The following is a summary of the “Biological Correlates of the Effects of Auricular Point Acupressure on Pain,” published in the February 2023 issue of Pain management by Yeh, et al.
Studying the relationships between pain intensity, interference, and inflammatory biomarkers can shed light on the underlying process by which auricular point acupressure (APA) alleviates pain. However, the data used here came from a different source. Results from 3 pilot investigations (chronic low back pain, n = 61; arthralgia due to aromatase inhibitors, n = 20; and chemotherapy-induced neuropathy, n = 15) were combined and evaluated.

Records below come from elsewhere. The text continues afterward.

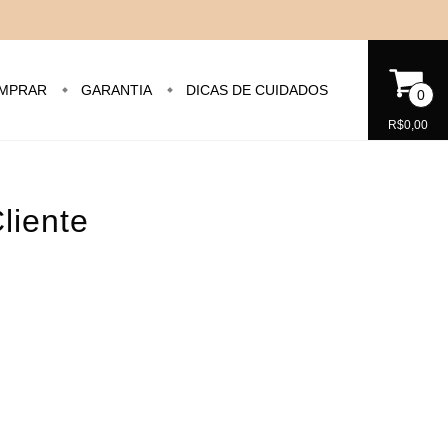
MPRAR
GARANTIA
DICAS DE CUIDADOS
0
R$0,00
liente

This paper presents findings based on differences in pain intensity, interference, and biomarkers between targeted-point APA (T-APA) and non-targeted APA (NT-APA), as well as within-subject treatment effects (change in scores from pre- to post-APA intervention) for each study group (chronic low back pain, cancer pain). Around 3 biomarkers showed statistically significant changes in the within-group analysis (the change score from pre- to post-APA): tumor necrosis factor-alpha (cancer pain in the APA group, P =.03), beta-endorphin (back pain in the APA group, P =.04), and interleukin-2 (back pain in the NT-APA group, P =.002).
Between-group investigation of patients with chronic low back pain (T-APA vs. NT-APA) revealed that IL-4 was significantly more effective than TNF-α (0.29). The correlation between IL-1β and IL-2 was quite positive and monotonic. These results add to the growing body of evidence suggesting that inflammatory indicators play a part in the analgesic benefits of APA. There is still much to learn about how APA affects chronic pain. In contrast to opioids, APA may be extensively disseminated because it is easy to use, cheap, and has no known severe side effects.